Two things started to tip the balance : the first meeting of foreign ministers of the Quad happened in September 2019. Second, India concluded logistics-sharing agreements with its Quad buddies (Australia predictably came through right at the end, in May 2020) as well as France, which is India’s Indo-Pacific insurance policy. Then COVID and China’s creeping invasion in Ladakh happened. COVID not only showed that a virus originating in China could cripple the world, but that the world’s dependence on China was also rather debilitating. China’s invasion in Ladakh challenged India in ways it had not imagined earlier, leaving its relationship with China leaning on the reset button.
In the post-COVID world, the Quad will, if it hasn’t already, become the most important grouping for India,both in terms of building alternative supply chains, collaborating on COVID treatments, vaccines, or even helping each other find their economic mojo again. It’s in the area of defence and security that India will have to step off the fence and make some tough choices with regard to the Quad.
Military and defence strategists have already commented on the importance of building up Andaman & Nicobar Islands. So far, Japan is the only member of the Quad allowed in there. India might have to revisit this — if the US is developing Wake Island near Guam, there may be reciprocal options here in India. Especially if the Chinese are to be restricted in their access to Sittwe port in Myanmar and Chittagong in Bangladesh, and, on a larger scale, in the Indian Ocean.
India needs better defensive posts in the Horn of Africa (probably best not to add to the crowd in Djibouti) where it can challenge China more effectively. In the south-central Indian Ocean, the India-US and India-France relationships will stand us in good stead. Much greater investment is needed both in Sri Lanka and Maldives. A little display of tough love in Bangladesh would not be out of place either.
The basic point should be that if India is challenged on the Himalayas by China, which will probably not end anytime soon, India has to take the battle to the oceans where it still enjoys a slight advantage. For that, the Quad is invaluable.
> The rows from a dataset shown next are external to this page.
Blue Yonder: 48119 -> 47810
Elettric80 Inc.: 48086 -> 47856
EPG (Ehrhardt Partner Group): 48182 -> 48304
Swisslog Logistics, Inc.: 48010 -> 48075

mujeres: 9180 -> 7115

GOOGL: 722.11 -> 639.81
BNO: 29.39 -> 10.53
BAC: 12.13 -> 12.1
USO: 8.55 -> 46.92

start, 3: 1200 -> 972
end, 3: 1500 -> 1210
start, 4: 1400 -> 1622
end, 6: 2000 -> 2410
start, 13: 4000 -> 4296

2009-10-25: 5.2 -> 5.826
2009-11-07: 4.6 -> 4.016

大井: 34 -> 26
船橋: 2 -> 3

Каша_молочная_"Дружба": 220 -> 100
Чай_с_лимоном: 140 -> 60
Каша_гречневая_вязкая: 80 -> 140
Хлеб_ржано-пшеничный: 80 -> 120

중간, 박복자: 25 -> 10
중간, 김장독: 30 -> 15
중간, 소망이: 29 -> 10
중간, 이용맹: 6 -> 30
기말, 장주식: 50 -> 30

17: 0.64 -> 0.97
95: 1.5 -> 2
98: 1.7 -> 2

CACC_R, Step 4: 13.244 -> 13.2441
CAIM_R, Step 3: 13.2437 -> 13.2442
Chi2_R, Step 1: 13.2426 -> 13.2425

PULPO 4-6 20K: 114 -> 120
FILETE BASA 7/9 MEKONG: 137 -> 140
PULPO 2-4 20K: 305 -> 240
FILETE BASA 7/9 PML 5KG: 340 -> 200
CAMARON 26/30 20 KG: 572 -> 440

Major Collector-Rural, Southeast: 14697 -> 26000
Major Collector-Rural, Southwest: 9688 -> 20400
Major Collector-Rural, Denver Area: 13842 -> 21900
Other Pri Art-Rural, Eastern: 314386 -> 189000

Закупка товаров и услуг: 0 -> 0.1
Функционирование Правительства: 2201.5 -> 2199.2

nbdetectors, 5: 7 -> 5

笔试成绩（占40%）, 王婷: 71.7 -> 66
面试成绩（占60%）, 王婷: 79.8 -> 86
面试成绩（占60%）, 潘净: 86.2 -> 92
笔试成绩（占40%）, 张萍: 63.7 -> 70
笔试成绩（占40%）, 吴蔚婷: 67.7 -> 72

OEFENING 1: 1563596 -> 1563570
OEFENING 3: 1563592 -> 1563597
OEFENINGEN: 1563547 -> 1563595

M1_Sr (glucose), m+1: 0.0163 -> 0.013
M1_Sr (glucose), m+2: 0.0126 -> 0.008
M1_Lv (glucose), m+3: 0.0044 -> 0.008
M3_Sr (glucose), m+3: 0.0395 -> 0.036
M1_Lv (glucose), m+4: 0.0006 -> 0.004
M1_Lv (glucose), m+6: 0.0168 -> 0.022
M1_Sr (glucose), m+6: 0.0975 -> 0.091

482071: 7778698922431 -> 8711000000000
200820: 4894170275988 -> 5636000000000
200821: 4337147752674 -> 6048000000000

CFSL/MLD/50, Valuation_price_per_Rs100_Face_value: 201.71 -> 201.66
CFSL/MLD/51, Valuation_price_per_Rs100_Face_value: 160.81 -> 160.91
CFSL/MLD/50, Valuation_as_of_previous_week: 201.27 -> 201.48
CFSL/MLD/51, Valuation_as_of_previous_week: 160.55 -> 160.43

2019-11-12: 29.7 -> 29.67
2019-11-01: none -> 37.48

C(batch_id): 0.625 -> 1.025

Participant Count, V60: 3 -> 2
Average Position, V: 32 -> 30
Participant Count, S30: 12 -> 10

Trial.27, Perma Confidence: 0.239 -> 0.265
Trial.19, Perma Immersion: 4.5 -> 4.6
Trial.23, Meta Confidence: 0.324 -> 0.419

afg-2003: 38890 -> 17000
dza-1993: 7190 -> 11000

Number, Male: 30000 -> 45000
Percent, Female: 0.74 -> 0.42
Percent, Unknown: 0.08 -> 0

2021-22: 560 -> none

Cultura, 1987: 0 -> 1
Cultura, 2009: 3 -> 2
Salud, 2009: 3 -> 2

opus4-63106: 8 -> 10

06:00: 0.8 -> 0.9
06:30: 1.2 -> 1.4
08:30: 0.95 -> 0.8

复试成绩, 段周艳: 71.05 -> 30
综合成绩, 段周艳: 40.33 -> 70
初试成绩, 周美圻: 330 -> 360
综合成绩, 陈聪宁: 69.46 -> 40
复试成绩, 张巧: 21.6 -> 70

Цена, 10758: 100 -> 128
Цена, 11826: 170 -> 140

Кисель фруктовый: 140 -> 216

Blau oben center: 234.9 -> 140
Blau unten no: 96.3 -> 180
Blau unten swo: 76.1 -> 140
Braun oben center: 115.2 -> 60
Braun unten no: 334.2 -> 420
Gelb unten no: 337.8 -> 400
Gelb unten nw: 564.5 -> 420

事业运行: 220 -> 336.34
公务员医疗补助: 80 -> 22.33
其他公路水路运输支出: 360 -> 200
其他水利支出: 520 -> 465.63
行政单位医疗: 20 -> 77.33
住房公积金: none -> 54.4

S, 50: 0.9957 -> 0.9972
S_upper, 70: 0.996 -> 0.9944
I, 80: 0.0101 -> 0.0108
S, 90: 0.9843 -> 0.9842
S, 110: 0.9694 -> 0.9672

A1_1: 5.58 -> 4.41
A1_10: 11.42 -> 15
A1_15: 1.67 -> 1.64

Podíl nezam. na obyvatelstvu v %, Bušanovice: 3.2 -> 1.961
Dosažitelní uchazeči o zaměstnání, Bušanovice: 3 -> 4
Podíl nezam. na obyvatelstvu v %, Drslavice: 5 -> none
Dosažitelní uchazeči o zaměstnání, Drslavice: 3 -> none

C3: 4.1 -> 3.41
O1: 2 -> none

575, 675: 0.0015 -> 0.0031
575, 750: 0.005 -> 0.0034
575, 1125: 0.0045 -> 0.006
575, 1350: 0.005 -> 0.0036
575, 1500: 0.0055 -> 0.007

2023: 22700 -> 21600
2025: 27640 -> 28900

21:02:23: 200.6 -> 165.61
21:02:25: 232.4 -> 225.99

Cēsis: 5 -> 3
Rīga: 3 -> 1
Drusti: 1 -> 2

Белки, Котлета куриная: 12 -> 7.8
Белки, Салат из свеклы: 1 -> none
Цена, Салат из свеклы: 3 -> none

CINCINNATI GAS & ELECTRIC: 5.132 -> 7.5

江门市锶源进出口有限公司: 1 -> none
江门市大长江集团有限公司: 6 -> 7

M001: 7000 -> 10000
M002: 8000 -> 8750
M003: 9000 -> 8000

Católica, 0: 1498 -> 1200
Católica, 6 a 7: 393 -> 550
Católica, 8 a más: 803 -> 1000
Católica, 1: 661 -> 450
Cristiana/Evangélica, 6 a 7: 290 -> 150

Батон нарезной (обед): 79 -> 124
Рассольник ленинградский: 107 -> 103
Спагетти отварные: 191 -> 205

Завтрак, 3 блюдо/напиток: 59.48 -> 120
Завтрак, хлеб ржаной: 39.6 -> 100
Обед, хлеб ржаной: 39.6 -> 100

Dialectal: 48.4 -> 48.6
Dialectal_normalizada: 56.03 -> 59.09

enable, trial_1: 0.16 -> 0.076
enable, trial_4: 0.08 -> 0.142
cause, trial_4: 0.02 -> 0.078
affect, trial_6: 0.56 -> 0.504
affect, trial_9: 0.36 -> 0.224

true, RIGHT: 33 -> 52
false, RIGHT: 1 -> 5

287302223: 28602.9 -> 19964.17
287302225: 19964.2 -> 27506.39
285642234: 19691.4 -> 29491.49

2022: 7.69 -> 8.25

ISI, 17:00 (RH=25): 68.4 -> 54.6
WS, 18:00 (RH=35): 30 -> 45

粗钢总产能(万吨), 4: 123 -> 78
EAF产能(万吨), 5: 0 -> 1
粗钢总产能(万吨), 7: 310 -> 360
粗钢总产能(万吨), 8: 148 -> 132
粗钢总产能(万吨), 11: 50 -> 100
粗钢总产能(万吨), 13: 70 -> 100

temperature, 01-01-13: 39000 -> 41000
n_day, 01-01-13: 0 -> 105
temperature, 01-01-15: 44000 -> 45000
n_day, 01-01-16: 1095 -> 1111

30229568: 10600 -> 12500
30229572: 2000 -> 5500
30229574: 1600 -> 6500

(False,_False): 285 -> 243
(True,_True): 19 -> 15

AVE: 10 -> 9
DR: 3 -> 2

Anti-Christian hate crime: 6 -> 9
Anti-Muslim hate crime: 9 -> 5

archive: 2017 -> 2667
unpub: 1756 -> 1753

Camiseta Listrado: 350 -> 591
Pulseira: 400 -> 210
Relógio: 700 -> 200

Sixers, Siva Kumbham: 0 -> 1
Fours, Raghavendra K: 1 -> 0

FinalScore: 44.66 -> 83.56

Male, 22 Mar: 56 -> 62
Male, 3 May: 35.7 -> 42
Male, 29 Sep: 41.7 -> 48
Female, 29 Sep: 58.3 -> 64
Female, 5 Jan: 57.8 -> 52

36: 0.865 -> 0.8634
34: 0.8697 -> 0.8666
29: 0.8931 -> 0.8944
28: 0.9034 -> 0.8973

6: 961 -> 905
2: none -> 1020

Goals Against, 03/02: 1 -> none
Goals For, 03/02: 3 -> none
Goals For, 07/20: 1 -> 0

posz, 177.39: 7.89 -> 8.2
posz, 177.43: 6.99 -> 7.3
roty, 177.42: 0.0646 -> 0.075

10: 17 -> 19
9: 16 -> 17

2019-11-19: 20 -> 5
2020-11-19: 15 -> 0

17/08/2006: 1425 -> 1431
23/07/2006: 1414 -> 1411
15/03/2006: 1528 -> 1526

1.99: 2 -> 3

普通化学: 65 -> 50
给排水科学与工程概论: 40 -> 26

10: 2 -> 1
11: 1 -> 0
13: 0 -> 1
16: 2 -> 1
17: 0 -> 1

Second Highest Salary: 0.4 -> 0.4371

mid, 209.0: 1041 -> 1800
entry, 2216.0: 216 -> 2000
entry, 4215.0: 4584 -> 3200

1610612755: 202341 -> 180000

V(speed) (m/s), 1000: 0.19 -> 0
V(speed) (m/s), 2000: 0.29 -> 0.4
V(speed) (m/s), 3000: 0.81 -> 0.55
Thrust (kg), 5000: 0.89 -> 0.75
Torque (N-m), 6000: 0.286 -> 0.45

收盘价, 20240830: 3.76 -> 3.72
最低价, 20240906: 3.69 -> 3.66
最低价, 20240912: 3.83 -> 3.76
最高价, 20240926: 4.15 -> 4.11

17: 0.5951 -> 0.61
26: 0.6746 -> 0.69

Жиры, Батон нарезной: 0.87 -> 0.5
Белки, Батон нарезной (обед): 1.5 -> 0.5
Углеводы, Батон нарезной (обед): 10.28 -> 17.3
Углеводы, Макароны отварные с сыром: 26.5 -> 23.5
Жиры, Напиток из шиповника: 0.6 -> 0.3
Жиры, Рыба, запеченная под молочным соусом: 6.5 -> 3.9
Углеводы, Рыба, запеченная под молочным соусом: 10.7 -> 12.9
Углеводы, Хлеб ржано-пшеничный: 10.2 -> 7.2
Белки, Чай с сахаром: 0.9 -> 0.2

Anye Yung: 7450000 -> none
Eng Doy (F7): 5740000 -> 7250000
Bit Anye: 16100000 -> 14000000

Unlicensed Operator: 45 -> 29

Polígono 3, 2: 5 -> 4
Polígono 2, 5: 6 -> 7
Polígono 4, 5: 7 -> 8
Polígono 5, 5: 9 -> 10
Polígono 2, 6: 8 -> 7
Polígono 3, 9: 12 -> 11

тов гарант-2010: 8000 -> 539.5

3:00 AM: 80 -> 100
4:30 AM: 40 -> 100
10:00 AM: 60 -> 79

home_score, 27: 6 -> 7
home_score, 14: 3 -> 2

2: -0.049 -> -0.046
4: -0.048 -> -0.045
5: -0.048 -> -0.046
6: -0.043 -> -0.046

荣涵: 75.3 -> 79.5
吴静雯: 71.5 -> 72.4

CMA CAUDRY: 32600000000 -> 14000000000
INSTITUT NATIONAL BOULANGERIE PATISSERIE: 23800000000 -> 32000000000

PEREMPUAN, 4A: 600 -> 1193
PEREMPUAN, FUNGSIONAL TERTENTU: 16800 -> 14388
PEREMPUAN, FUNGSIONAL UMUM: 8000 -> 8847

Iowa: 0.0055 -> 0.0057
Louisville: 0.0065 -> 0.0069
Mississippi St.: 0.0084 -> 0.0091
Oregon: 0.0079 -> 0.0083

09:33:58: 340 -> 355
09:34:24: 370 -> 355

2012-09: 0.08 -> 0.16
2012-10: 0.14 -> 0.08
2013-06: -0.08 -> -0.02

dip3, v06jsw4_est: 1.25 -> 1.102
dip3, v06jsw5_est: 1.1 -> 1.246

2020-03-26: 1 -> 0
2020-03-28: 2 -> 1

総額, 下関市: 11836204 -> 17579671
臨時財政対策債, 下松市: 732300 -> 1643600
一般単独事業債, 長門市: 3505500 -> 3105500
Consider this: just in July, China conducted military exercises in the South China Sea near the Paracel Islands. They have been intimidating Vietnam off the Vanguard reef for weeks now. Chinese Coast Guard ships have been wandering in Japanese waters near the Senkaku Islands for a record 39 hours and 23 minutes at a stretch. Even the Philippines has protested against Chinese military drills in the South China Sea. “Should the exercises spill over to Philippine territory… it will be met with the severest response, diplomatic and whatever else is appropriate,” said Teodoro Locsin Jr, foreign secretary of Philippines.
Instead of sitting at the Russia-India-China trilateral in the middle of a Chinese invasion in Ladakh, India should get more hard-headed in its approach to China. The Quad is not a panacea, but it’s shaping up as the backbone of India’s post-Covid foreign policy. The evolving geopolitical situation demands that the group displays military heft.
As Darshana Baruah, one of the foremost experts of India’s Indo-Pacific strategy, observes in a recent paper for Carnegie Endowment for International Peace: “The rise of China across the Indian and Pacific Oceans challenges the security umbrella established at the end of Second World War and strengthened after the end of the Cold War. The emergence of the Indo-Pacific as a new geographic space — bringing together the Indian and the Pacific Oceans — represents the new strategic reality of the twenty-first century.”